* Records from a data source *

++++

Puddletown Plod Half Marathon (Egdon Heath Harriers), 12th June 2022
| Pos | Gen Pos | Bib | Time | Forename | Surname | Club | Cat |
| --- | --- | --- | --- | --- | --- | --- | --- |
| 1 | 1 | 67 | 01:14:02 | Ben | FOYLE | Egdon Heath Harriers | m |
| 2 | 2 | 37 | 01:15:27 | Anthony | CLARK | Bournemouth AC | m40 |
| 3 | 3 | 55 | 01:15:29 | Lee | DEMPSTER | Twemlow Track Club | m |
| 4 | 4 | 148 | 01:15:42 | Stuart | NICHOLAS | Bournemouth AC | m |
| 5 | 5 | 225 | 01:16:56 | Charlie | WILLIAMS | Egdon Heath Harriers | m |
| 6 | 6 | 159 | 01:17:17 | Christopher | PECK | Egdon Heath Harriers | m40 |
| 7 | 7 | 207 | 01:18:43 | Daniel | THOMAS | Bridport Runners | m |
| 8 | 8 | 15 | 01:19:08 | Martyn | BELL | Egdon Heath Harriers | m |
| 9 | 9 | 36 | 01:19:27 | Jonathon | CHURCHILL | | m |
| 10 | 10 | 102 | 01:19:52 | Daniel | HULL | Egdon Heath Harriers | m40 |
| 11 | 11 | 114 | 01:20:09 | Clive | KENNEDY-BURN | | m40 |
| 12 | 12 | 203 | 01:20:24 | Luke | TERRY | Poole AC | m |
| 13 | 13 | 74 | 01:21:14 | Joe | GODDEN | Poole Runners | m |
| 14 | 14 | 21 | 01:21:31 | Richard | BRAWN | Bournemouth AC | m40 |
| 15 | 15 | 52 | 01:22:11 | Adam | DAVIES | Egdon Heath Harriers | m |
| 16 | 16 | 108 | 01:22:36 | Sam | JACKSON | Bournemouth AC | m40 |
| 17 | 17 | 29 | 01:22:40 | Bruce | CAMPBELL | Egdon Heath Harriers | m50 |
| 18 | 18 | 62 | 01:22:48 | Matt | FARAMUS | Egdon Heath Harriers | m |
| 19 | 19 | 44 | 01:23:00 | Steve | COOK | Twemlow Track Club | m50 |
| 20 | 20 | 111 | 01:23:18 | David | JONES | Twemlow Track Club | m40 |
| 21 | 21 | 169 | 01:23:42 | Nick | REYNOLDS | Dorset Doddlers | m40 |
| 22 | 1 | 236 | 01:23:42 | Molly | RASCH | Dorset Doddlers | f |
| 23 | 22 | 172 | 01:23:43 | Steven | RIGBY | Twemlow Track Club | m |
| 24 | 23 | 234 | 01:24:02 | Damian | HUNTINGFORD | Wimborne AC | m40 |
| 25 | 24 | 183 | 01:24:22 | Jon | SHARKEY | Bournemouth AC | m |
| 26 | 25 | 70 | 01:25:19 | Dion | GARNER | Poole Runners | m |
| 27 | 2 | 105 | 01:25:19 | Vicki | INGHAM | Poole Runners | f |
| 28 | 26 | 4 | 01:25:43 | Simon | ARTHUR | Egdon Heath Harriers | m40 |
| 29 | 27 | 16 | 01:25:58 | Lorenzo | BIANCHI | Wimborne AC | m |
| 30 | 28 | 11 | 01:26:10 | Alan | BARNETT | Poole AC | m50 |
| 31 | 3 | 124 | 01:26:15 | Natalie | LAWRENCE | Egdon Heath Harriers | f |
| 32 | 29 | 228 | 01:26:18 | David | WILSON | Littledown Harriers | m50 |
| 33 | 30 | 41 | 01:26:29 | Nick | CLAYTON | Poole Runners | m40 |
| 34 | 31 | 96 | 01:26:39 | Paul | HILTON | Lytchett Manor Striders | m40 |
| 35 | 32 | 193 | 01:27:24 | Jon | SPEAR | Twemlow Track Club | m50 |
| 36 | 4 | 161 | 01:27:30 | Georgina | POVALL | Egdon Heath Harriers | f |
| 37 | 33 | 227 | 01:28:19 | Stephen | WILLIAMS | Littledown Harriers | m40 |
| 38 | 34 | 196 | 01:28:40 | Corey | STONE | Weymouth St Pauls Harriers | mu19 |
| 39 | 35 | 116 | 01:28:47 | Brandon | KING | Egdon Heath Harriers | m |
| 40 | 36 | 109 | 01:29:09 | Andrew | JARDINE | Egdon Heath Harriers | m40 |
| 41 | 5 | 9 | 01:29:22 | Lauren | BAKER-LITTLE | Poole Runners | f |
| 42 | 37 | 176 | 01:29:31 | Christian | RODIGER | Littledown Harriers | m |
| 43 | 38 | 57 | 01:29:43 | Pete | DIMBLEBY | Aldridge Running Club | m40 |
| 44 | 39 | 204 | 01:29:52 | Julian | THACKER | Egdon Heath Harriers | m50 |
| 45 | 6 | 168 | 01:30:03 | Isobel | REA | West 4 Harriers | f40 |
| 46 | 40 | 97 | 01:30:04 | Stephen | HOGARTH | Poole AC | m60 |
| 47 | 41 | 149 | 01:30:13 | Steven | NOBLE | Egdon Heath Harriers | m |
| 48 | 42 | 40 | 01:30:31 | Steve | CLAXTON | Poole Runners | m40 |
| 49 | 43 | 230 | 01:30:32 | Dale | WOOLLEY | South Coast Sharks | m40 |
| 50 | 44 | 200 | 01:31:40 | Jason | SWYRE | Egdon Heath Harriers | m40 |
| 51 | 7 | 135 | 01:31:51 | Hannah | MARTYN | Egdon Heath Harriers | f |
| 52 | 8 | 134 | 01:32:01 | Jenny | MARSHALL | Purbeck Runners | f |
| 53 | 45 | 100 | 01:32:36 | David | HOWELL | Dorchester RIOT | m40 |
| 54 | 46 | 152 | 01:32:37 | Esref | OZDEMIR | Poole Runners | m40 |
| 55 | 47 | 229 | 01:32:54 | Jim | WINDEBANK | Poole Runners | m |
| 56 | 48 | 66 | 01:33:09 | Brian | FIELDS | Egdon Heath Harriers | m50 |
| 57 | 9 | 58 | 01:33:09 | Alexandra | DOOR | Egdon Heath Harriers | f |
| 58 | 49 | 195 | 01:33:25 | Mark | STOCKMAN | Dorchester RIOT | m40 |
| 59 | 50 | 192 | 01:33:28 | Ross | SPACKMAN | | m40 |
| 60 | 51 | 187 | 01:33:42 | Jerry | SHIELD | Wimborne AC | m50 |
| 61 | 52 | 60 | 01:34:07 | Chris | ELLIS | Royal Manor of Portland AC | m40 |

++++

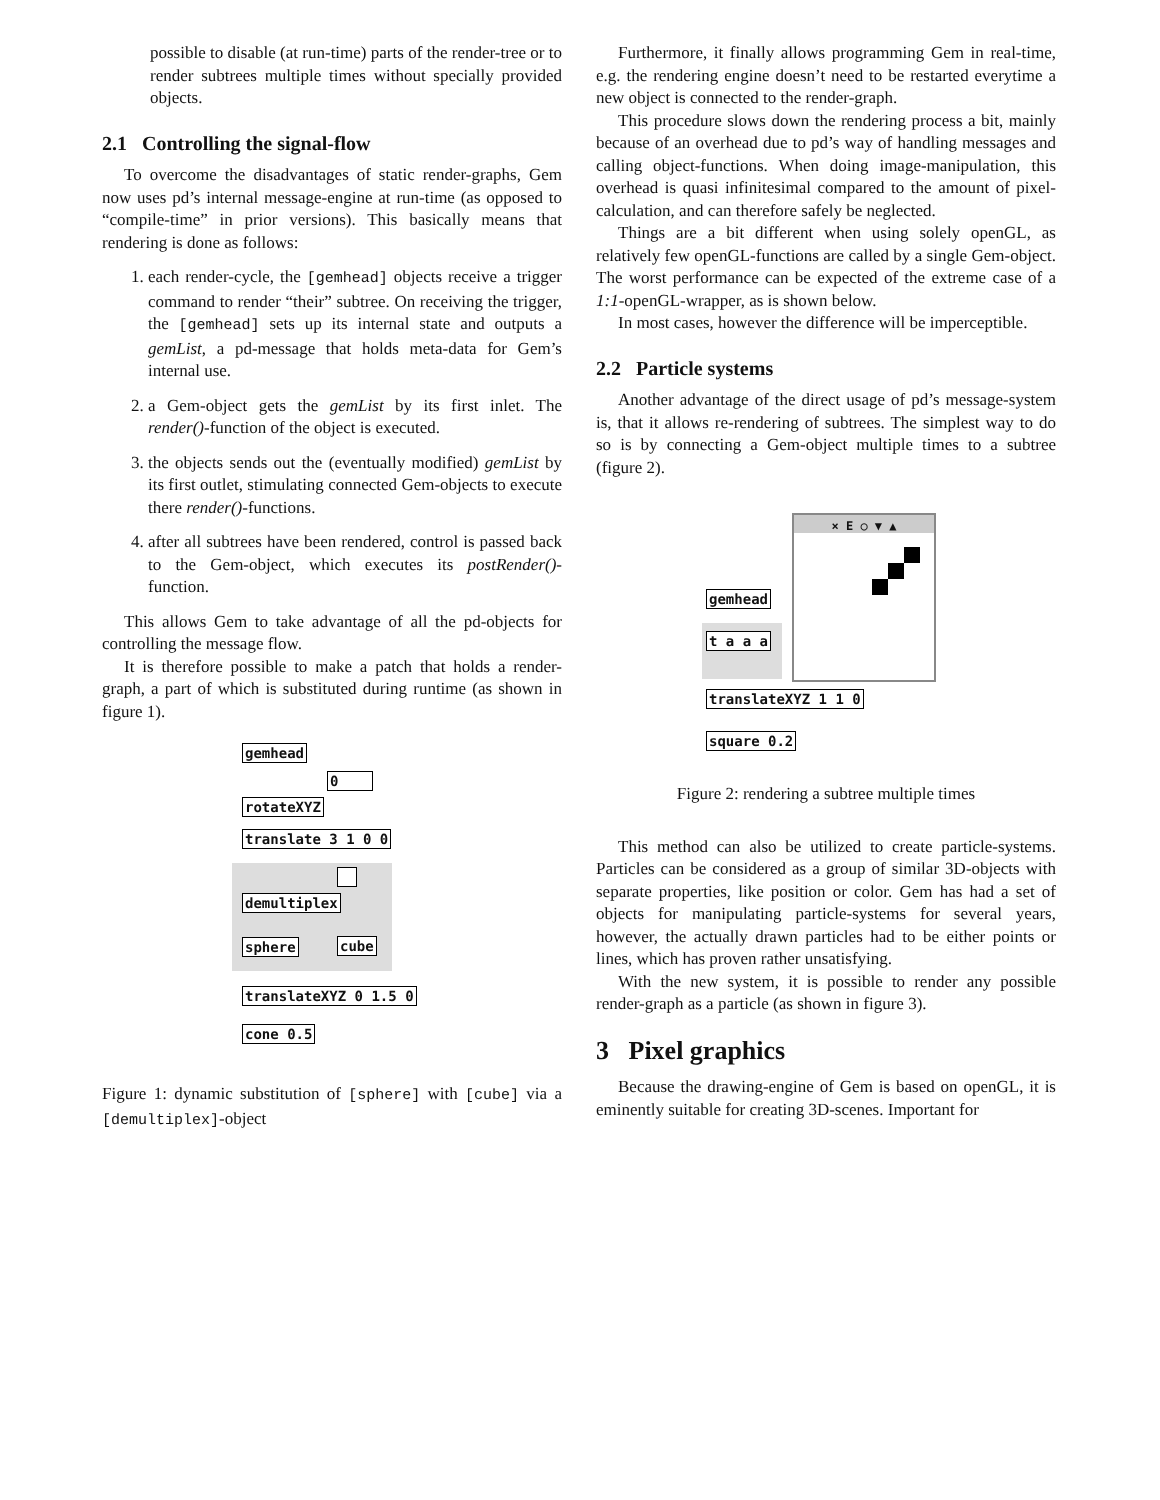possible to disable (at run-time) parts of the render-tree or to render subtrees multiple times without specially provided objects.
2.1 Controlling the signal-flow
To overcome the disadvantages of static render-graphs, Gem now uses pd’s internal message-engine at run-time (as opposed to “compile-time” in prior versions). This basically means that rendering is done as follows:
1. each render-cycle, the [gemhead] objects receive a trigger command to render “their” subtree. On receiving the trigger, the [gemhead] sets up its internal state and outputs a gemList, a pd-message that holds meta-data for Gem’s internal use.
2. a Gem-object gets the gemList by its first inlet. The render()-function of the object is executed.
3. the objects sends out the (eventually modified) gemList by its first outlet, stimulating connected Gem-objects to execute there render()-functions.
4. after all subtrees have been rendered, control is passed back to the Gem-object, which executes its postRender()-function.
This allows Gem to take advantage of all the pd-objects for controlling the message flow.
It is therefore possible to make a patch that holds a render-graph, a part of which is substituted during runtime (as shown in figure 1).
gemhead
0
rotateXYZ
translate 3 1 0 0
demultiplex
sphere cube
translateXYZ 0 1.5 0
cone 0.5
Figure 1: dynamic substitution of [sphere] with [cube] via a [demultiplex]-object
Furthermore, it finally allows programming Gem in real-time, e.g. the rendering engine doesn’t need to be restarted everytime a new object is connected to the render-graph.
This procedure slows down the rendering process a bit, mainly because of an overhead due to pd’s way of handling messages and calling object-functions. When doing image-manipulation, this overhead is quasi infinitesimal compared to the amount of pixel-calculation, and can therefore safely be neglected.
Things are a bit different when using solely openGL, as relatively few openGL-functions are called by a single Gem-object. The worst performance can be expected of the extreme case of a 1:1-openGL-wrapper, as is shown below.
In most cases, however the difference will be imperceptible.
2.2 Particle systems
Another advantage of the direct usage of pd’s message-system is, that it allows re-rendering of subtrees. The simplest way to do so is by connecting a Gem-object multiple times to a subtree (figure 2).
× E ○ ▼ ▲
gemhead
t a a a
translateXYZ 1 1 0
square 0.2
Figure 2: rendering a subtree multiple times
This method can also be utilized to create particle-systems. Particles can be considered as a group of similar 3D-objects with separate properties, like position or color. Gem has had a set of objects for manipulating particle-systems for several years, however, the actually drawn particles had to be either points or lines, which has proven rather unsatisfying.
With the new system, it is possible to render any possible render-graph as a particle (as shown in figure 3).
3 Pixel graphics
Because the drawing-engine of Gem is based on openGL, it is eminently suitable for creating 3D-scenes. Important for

++++

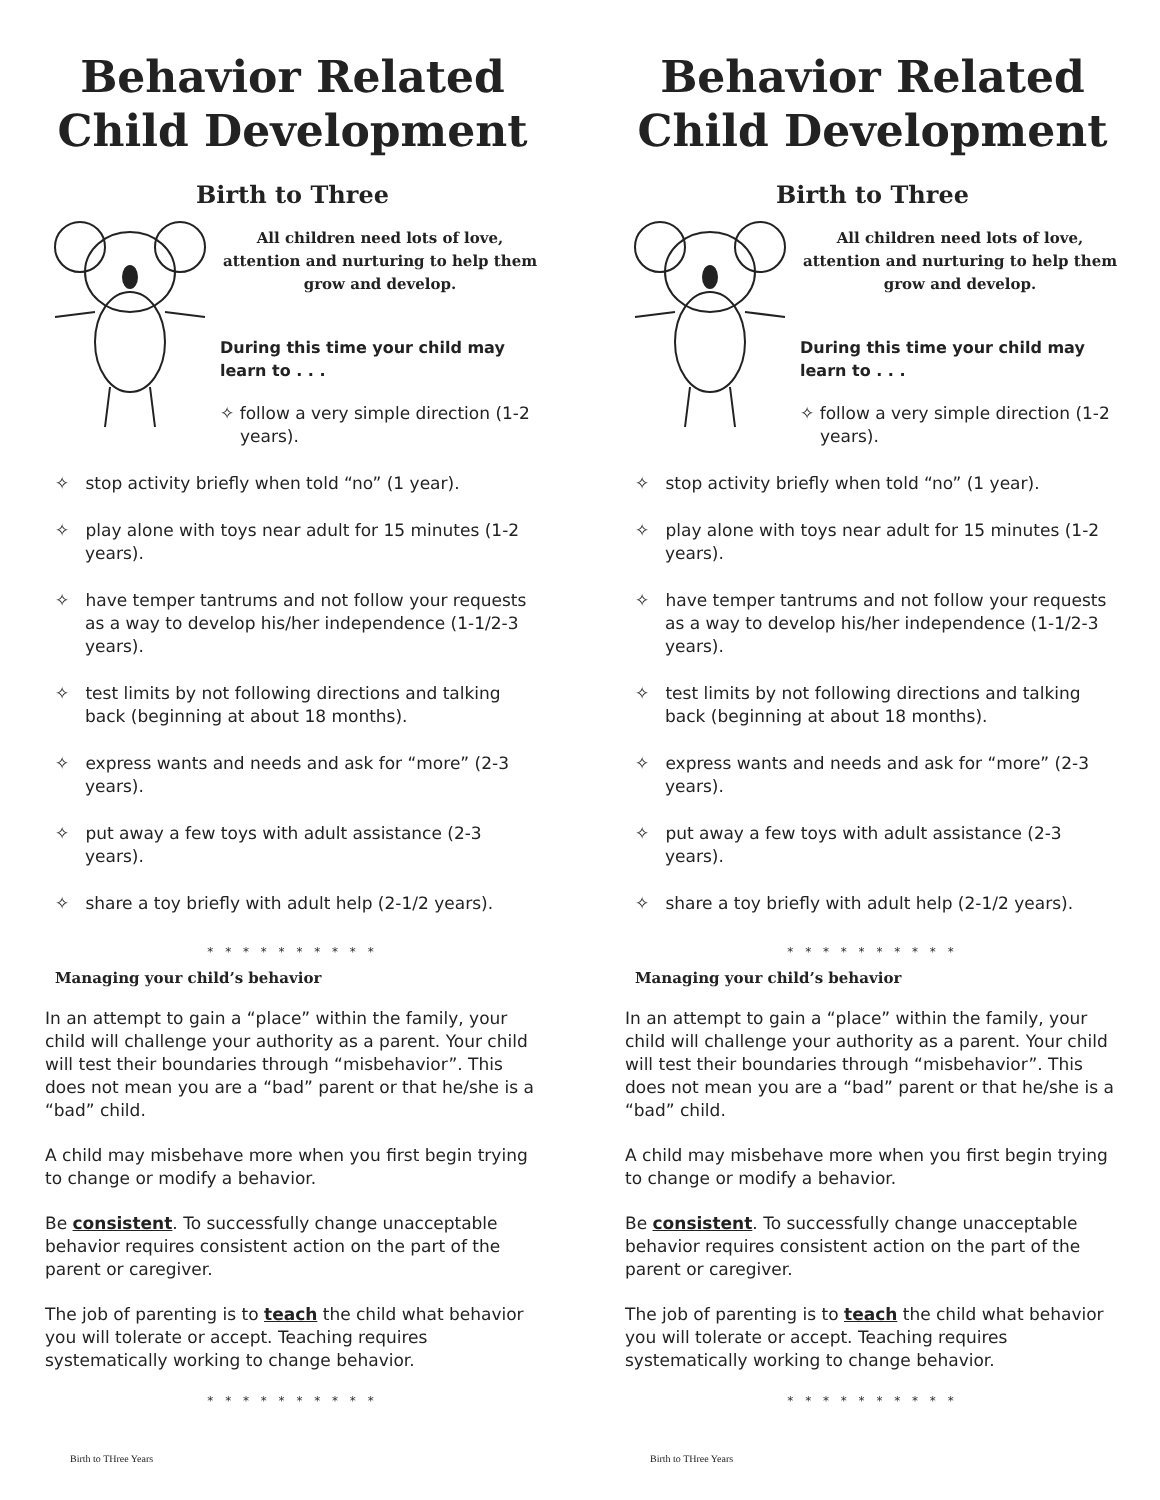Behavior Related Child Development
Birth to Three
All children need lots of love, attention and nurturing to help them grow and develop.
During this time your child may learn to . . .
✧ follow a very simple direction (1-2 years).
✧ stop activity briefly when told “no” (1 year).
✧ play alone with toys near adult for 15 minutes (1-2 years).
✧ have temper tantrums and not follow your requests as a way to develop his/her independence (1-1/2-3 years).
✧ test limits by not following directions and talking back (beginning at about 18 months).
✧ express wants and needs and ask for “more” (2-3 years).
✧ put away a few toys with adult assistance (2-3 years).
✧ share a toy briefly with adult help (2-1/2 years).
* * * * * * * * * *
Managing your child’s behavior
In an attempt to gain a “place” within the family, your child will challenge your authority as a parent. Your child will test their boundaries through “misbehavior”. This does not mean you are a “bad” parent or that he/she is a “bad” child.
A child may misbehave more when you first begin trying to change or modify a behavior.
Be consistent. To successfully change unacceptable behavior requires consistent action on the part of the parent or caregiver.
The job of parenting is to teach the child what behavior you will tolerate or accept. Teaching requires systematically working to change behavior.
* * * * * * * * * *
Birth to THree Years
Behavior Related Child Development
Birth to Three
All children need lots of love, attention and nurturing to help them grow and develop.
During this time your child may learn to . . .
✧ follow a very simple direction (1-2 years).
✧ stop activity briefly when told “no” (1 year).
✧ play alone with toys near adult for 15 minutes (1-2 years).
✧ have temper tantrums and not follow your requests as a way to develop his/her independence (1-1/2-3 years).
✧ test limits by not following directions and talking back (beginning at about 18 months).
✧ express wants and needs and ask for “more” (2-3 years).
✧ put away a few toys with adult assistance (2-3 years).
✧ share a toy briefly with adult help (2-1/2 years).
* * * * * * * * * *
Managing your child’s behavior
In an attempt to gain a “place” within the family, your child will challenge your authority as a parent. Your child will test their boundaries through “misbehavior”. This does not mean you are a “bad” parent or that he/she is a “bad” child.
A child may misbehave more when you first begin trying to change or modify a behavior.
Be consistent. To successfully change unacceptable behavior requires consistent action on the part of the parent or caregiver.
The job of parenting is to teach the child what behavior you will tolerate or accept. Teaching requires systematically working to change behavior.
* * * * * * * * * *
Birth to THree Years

++++

* WHAT TO PRODUCE *
Every line above carrying the word "WILLIAMS" needs to be shown.

* REPLY TO THE EXERCISE *
| 5 | 5 | 225 | 01:16:56 | Charlie | WILLIAMS | Egdon Heath Harriers | m |
| 37 | 33 | 227 | 01:28:19 | Stephen | WILLIAMS | Littledown Harriers | m40 |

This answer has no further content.